MATERIAL FOR THIS TASK:
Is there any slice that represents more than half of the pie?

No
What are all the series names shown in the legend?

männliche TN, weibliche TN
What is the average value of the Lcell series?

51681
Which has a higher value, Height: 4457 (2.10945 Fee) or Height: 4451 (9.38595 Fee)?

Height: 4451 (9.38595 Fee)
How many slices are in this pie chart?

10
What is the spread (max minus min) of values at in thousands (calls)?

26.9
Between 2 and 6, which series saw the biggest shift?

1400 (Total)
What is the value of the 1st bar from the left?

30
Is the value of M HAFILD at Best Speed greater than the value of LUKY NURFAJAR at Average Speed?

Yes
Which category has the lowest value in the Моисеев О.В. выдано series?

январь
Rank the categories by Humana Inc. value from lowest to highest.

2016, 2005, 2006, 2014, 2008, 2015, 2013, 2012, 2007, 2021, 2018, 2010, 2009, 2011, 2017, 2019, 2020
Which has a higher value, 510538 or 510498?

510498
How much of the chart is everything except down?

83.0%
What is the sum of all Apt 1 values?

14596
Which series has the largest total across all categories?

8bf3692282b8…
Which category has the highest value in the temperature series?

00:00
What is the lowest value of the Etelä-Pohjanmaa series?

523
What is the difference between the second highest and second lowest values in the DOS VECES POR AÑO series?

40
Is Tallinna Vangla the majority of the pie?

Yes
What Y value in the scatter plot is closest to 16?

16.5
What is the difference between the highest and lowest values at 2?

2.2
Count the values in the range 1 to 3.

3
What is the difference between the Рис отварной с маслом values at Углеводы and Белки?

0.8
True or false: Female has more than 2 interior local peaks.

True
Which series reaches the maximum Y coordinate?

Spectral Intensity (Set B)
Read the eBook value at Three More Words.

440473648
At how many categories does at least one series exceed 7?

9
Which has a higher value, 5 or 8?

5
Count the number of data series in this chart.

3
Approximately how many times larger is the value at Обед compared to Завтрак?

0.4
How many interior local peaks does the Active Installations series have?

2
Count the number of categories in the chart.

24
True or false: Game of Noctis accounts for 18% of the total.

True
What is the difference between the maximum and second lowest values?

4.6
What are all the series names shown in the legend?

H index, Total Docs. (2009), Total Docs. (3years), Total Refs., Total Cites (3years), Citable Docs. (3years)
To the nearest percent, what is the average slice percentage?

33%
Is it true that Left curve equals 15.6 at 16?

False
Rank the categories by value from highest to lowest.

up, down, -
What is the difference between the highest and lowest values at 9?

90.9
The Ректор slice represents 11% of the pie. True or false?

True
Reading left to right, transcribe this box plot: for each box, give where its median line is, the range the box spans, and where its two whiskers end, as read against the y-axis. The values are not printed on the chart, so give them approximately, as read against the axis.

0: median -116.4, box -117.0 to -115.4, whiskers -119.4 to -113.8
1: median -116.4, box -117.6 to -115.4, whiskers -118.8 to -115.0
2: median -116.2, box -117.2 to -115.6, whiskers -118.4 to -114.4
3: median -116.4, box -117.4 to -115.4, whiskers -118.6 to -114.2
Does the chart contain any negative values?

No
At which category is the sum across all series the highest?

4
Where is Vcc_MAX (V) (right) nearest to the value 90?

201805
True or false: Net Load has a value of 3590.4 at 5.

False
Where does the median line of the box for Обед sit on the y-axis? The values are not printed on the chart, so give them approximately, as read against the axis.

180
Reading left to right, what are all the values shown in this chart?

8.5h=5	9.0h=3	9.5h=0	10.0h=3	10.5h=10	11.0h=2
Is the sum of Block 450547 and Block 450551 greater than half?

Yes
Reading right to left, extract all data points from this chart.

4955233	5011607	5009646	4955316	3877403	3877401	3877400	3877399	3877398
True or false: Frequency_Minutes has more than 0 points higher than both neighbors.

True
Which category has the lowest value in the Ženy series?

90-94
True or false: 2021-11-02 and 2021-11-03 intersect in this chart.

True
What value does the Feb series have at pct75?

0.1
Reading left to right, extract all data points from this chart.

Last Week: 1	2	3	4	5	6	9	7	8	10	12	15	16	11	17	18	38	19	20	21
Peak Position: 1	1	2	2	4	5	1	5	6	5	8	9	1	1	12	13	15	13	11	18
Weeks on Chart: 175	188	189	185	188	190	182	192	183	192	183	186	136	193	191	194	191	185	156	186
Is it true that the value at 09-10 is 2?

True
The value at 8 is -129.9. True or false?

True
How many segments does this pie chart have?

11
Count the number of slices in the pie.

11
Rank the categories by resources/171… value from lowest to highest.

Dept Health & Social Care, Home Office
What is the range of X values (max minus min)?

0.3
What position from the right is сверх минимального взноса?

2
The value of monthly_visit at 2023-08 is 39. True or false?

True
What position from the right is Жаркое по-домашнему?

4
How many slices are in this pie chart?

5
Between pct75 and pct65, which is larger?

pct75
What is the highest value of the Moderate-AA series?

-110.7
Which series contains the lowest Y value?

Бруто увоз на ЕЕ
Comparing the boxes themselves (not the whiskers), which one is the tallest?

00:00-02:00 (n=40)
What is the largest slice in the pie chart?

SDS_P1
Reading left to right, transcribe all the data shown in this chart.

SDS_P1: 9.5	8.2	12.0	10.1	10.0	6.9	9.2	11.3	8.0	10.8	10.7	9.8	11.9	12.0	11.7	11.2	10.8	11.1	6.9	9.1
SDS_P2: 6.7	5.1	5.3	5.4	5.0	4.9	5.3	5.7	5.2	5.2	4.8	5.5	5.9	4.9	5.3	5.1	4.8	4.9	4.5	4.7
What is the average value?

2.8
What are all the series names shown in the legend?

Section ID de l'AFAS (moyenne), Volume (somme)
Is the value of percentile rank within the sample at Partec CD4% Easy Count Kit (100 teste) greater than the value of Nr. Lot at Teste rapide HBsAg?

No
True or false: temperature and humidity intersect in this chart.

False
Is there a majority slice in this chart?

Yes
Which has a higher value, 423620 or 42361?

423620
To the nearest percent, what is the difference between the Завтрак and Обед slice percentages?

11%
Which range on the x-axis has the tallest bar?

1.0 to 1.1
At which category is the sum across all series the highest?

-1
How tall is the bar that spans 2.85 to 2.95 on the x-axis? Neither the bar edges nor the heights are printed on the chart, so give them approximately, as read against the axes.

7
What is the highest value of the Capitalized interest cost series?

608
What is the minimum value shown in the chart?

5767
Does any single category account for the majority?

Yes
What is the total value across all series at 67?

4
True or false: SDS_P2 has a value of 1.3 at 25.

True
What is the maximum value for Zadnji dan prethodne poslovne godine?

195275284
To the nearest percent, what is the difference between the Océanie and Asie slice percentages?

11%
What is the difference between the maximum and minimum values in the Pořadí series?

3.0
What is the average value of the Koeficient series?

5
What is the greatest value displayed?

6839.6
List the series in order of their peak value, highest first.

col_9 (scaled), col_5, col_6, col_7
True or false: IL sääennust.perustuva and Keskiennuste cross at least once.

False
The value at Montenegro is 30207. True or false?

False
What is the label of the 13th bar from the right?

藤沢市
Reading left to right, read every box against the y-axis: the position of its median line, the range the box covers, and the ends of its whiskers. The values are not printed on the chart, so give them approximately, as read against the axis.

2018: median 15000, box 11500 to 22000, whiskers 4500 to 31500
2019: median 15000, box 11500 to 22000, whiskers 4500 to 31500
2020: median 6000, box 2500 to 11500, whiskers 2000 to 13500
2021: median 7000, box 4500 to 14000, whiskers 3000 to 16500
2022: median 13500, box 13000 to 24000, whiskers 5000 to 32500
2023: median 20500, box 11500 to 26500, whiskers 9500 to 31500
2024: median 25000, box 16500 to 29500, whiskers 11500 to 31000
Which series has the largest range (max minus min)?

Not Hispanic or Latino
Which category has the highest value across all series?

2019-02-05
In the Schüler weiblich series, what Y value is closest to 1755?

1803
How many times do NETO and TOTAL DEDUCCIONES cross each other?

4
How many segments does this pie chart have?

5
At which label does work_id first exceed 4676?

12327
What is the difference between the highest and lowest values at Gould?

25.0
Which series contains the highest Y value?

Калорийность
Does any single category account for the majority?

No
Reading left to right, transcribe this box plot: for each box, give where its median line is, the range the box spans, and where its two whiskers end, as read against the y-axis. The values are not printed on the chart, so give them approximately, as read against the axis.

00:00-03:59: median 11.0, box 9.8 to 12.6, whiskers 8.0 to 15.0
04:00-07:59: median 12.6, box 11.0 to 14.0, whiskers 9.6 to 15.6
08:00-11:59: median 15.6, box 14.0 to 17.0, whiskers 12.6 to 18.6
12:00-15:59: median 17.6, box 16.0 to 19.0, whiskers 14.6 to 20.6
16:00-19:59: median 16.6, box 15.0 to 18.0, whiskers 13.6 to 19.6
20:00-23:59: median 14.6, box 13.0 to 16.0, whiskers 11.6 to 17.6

AIM OF THE TASK:
Please recast the stretch from the start of the records through the line containing "What is the value", with both ends included, as a Markdown table with the columns Row and Entry. Number the rows and leave out blank lines.

EXERCISE RESPONSE:
| Row | Entry |
|---|---|
| 1 | Is there any slice that represents more than half of the pie? |
| 2 | No |
| 3 | What are all the series names shown in the legend? |
| 4 | männliche TN, weibliche TN |
| 5 | What is the average value of the Lcell series? |
| 6 | 51681 |
| 7 | Which has a higher value, Height: 4457 (2.10945 Fee) or Height: 4451 (9.38595 Fee)? |
| 8 | Height: 4451 (9.38595 Fee) |
| 9 | How many slices are in this pie chart? |
| 10 | 10 |
| 11 | What is the spread (max minus min) of values at in thousands (calls)? |
| 12 | 26.9 |
| 13 | Between 2 and 6, which series saw the biggest shift? |
| 14 | 1400 (Total) |
| 15 | What is the value of the 1st bar from the left? |